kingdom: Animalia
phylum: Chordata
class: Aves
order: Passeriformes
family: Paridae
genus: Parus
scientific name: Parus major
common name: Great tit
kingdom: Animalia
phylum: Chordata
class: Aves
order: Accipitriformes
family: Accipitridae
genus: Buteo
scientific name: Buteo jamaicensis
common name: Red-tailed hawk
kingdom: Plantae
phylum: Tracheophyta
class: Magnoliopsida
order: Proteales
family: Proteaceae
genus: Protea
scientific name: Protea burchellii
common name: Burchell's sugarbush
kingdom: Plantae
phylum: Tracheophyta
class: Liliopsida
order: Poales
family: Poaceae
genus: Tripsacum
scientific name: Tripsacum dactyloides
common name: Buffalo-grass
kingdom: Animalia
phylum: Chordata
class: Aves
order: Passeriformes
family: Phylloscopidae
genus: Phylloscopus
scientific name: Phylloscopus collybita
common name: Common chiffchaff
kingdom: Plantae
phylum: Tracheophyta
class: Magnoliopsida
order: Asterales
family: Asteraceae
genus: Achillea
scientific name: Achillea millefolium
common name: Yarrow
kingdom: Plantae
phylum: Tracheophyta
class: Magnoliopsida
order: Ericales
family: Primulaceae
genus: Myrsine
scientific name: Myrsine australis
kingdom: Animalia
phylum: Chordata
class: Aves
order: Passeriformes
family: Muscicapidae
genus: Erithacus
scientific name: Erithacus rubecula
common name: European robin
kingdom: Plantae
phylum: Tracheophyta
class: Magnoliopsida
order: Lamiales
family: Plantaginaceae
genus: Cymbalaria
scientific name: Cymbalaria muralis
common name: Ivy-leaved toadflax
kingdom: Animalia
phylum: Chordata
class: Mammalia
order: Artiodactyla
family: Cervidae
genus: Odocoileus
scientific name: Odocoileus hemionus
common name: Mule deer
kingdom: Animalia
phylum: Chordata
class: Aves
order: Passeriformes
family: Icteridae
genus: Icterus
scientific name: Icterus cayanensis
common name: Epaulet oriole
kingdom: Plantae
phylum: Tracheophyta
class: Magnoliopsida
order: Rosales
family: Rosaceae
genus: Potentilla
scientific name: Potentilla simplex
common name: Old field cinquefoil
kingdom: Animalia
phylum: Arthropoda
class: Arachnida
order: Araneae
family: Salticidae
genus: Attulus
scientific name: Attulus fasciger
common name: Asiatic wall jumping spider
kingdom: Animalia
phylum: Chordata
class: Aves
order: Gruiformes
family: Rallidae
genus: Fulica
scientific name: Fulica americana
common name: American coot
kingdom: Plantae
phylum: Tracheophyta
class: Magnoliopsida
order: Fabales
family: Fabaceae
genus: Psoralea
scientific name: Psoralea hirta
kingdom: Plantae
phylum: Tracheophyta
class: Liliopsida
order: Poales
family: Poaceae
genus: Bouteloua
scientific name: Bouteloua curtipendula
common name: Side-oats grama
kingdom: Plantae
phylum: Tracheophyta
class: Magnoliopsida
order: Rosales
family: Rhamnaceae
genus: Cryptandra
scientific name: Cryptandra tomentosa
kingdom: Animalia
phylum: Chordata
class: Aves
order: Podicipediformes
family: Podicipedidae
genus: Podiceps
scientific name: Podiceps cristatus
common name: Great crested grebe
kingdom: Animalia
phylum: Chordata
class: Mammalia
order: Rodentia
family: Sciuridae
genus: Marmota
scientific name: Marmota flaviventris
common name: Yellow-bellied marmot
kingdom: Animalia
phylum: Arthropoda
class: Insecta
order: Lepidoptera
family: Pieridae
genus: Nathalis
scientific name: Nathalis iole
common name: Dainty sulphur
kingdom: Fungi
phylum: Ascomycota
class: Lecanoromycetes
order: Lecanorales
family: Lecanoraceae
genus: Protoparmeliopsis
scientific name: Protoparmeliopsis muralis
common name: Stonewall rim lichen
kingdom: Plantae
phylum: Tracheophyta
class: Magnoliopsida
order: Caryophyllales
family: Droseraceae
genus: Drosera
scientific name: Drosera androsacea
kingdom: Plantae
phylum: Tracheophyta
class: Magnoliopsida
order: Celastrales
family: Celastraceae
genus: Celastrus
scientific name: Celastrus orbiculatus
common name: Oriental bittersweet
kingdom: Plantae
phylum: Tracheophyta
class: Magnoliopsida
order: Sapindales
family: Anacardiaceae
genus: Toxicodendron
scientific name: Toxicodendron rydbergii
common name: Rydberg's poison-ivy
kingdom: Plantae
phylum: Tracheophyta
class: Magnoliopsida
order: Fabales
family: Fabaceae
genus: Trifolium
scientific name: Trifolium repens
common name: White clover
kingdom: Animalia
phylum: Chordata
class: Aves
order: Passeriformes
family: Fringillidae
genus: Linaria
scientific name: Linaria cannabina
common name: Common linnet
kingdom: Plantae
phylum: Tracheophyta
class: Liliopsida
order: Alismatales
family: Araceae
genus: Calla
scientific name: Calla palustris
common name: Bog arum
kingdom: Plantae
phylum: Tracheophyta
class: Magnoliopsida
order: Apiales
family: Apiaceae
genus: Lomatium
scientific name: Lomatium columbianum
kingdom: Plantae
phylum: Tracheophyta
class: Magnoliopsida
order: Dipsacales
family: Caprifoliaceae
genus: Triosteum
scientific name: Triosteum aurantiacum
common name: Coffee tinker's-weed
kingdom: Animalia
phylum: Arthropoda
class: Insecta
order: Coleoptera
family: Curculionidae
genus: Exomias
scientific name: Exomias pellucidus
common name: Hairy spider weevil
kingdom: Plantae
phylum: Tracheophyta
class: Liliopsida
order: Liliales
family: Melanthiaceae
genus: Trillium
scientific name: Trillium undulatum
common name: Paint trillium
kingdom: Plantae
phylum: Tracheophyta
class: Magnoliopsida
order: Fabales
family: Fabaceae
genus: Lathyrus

_ _ _ _ _ _ _

## Given problem:
Turn everything from the start of the material down to and including the line that contains "genus: Cymbalaria" into a numbered list, leaving out any blank lines.

## Solved exercise:
1. kingdom: Animalia
2. phylum: Chordata
3. class: Aves
4. order: Passeriformes
5. family: Paridae
6. genus: Parus
7. scientific name: Parus major
8. common name: Great tit
9. kingdom: Animalia
10. phylum: Chordata
11. class: Aves
12. order: Accipitriformes
13. family: Accipitridae
14. genus: Buteo
15. scientific name: Buteo jamaicensis
16. common name: Red-tailed hawk
17. kingdom: Plantae
18. phylum: Tracheophyta
19. class: Magnoliopsida
20. order: Proteales
21. family: Proteaceae
22. genus: Protea
23. scientific name: Protea burchellii
24. common name: Burchell's sugarbush
25. kingdom: Plantae
26. phylum: Tracheophyta
27. class: Liliopsida
28. order: Poales
29. family: Poaceae
30. genus: Tripsacum
31. scientific name: Tripsacum dactyloides
32. common name: Buffalo-grass
33. kingdom: Animalia
34. phylum: Chordata
35. class: Aves
36. order: Passeriformes
37. family: Phylloscopidae
38. genus: Phylloscopus
39. scientific name: Phylloscopus collybita
40. common name: Common chiffchaff
41. kingdom: Plantae
42. phylum: Tracheophyta
43. class: Magnoliopsida
44. order: Asterales
45. family: Asteraceae
46. genus: Achillea
47. scientific name: Achillea millefolium
48. common name: Yarrow
49. kingdom: Plantae
50. phylum: Tracheophyta
51. class: Magnoliopsida
52. order: Ericales
53. family: Primulaceae
54. genus: Myrsine
55. scientific name: Myrsine australis
56. kingdom: Animalia
57. phylum: Chordata
58. class: Aves
59. order: Passeriformes
60. family: Muscicapidae
61. genus: Erithacus
62. scientific name: Erithacus rubecula
63. common name: European robin
64. kingdom: Plantae
65. phylum: Tracheophyta
66. class: Magnoliopsida
67. order: Lamiales
68. family: Plantaginaceae
69. genus: Cymbalaria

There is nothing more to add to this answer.